CAPE CANAVERAL, Fla. — Segments of the shuttle’s solid-rocket boosters are being rerouted to and from their Utah manufacturing plant because of railway damage done by Hurricane Katrina.

Katrina damaged almost 40 miles of CSX rail line between New Orleans and Pascagoula, Miss., knocking out six bridges along the way.

So NASA and booster manufacturer ATK Thiokol now are shipping segments over an alternate route that winds through Alabama on its way to Kennedy Space Center.

The 3,000-mile trip between KSC and Corinne, Utah, now takes a day longer than the typical 7 to 8 days to complete, but the new course carries the highly flammable segments through less populated areas.

“It is probably a route that we will continue to use in the future. It’s probably a better route,” said ATK Thiokol program manager Russell Bakes. “We will continue to maintain the old route as a way to go as well, but this is a very viable route, and it’s one that we are pleased with.”

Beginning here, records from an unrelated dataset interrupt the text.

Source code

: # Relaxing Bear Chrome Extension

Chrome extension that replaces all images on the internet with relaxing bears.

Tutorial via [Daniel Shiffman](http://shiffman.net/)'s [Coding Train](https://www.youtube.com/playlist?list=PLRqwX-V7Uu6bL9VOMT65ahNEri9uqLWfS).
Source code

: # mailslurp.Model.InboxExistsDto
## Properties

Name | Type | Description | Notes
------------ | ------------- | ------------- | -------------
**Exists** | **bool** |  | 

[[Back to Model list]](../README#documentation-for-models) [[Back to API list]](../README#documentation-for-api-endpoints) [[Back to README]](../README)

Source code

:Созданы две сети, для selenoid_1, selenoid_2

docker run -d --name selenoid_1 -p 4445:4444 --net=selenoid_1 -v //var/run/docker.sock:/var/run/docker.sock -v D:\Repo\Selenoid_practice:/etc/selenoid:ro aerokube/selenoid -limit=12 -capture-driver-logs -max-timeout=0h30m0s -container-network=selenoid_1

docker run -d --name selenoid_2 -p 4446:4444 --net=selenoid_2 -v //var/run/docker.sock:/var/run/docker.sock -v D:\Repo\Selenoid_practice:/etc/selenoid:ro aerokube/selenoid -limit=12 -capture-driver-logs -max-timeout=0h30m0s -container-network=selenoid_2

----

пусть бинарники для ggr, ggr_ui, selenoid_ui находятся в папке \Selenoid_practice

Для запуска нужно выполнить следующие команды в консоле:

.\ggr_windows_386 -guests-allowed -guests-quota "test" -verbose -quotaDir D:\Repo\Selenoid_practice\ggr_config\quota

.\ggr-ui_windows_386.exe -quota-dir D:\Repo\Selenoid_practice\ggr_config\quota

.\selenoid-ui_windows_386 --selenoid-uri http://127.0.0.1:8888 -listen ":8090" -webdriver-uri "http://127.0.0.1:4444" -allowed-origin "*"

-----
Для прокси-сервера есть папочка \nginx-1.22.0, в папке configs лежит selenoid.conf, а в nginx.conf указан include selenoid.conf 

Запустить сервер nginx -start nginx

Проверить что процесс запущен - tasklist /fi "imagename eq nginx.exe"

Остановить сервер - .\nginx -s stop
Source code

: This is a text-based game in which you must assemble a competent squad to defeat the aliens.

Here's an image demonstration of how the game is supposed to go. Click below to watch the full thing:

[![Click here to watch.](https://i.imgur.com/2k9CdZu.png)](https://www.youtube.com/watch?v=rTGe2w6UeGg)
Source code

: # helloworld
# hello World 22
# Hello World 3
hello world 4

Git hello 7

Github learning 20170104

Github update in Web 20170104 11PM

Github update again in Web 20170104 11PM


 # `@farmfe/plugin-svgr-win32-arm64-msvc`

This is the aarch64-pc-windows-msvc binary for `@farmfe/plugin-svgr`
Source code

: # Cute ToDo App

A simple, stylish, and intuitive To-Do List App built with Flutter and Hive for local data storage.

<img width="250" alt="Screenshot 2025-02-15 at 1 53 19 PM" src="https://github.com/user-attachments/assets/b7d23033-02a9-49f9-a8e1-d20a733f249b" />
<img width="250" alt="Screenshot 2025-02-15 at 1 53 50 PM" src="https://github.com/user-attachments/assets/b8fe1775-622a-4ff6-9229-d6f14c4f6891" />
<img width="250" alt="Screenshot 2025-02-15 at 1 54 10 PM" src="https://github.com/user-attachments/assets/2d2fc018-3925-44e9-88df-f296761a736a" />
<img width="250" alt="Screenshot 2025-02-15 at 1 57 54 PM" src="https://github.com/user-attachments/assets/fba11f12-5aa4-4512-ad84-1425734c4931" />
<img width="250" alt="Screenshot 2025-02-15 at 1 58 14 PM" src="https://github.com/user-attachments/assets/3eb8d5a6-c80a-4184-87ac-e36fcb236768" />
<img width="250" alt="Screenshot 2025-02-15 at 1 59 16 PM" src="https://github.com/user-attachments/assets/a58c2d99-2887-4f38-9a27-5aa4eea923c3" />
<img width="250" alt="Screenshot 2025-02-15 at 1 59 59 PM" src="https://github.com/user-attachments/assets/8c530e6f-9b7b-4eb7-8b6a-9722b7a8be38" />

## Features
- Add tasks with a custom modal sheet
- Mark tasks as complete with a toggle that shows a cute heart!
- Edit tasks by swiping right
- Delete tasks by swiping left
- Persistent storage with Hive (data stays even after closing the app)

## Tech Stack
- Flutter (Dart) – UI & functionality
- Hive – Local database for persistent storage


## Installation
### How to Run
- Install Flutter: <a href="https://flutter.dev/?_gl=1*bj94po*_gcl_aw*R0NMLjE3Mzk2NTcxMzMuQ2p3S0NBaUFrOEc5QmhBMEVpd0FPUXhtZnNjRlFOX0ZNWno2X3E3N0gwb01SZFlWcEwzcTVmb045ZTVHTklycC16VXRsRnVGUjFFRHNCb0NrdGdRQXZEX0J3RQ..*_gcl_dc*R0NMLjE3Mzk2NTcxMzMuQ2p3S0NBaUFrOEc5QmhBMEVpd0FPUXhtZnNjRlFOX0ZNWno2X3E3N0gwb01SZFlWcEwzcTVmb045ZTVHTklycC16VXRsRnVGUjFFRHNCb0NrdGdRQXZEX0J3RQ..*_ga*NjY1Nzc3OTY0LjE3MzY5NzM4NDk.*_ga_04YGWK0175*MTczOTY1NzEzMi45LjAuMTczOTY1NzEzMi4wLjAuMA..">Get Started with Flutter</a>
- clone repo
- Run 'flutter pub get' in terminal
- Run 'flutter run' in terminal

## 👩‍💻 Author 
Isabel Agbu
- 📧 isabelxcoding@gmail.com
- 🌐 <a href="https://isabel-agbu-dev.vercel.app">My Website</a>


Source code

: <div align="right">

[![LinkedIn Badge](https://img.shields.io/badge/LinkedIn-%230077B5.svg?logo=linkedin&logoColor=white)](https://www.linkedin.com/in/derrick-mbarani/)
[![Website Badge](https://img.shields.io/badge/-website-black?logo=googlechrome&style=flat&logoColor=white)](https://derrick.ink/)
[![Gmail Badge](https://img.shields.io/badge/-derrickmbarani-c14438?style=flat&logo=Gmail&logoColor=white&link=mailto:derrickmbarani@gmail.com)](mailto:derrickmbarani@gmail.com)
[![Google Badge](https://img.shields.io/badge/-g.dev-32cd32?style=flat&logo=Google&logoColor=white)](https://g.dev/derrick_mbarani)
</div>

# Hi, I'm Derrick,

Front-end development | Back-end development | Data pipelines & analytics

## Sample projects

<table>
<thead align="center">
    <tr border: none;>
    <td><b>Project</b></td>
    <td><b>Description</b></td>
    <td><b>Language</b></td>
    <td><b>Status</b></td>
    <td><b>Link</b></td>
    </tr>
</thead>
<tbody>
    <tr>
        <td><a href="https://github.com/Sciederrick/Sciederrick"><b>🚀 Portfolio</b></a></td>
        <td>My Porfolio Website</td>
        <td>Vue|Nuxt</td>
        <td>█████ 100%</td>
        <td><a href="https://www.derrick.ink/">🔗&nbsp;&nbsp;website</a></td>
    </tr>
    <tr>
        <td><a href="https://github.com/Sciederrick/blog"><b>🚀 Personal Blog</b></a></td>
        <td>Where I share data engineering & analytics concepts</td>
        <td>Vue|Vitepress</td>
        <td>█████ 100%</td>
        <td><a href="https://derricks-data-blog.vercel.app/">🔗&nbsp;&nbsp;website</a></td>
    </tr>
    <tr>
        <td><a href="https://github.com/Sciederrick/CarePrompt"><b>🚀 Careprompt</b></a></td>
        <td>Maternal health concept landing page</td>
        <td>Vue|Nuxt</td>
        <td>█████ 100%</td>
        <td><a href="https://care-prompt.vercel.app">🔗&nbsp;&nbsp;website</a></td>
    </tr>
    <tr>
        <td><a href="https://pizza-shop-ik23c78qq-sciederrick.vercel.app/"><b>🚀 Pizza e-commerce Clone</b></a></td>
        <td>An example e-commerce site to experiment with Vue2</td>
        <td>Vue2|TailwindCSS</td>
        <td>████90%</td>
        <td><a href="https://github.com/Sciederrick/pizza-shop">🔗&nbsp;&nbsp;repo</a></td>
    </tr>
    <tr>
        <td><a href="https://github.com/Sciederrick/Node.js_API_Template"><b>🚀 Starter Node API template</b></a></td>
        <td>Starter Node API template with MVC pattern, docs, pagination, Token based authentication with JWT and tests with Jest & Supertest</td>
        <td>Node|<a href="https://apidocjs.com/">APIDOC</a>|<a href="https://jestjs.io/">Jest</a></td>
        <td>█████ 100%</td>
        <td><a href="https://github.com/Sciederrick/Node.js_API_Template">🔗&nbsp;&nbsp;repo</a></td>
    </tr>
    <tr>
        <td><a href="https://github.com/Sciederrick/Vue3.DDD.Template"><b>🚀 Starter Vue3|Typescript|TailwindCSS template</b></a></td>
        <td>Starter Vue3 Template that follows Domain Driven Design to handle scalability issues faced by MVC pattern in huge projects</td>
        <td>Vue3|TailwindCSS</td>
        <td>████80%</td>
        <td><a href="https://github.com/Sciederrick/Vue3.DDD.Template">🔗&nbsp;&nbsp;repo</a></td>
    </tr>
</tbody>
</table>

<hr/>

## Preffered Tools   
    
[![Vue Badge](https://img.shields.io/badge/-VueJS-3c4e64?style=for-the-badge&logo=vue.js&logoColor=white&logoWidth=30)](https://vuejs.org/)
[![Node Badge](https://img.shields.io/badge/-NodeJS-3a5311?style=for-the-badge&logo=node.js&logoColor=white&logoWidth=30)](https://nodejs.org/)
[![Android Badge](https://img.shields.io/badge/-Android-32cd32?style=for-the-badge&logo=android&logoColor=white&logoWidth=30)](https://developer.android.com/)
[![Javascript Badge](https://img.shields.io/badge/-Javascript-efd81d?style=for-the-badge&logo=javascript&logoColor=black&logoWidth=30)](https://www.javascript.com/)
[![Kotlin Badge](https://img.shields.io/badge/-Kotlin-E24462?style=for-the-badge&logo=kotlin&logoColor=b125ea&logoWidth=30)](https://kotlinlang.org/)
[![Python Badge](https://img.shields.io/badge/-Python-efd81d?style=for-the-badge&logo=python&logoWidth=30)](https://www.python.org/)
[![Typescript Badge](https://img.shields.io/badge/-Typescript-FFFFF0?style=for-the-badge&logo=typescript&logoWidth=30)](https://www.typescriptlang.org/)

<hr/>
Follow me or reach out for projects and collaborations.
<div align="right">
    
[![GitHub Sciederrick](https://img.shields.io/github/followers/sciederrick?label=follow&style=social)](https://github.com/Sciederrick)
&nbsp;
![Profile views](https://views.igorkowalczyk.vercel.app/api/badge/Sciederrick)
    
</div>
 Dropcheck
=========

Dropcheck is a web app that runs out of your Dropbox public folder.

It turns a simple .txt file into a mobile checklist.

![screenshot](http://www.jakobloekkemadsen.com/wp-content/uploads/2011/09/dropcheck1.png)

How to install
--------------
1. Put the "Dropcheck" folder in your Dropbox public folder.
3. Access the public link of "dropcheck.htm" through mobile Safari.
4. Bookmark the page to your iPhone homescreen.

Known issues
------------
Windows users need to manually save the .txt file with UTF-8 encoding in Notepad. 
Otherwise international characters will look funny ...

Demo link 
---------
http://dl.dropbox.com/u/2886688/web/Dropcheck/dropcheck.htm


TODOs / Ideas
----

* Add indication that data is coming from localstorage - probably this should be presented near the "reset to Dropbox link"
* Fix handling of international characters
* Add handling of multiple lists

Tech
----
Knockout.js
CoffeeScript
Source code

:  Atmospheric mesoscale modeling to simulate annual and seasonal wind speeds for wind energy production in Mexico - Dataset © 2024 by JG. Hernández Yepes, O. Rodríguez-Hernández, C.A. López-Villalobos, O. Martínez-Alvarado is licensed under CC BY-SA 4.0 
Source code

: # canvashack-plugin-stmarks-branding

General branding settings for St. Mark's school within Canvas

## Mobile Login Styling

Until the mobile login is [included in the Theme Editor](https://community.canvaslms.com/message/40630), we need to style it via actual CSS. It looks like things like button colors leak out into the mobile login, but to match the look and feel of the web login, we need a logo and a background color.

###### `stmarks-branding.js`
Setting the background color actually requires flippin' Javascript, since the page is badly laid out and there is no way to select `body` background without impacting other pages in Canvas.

A pair of four-segment solid-rocket boosters and three liquid-fueled main engines are used to launch shuttle orbiters into space. The 149-foot boosters are jettisoned two minutes into flight and then retrieved from the Atlantic Ocean for refurbishment and reuse.

The spent boosters are towed back to a hangar at Cape Canaveral Air Force Station where they are washed and inspected. Ultimately, they are disassembled, and segments are loaded on to hump-shaped rail cars for the trip back to Utah.

A NASA locomotive transports the rail cars over a 40-mile KSC railway that connects with the Florida East Coast Railway at a point north of Titusville and south of Haulover canal.

The FEC is one of four rail companies involved in shipping booster segments to and from ATK Thiokol’s manufacturing plant near Brigham City, Utah. The others are Union Pacific, Kansas City Southern and CSX.

The route change is the latest repercussion Katrina has had on NASA shuttle operations.
The storm also caused an estimated $1.1 billion in damage at Stennis Space Center in Bay St. Louis, Miss., where shuttle main engines are tested, and a shuttle external tank manufacturing plant in New Orleans.

Said Tracy Yates, a spokeswoman with shuttle prime contractor United Space Alliance: “The hurricane has had impacts that no one ever would have suspected.”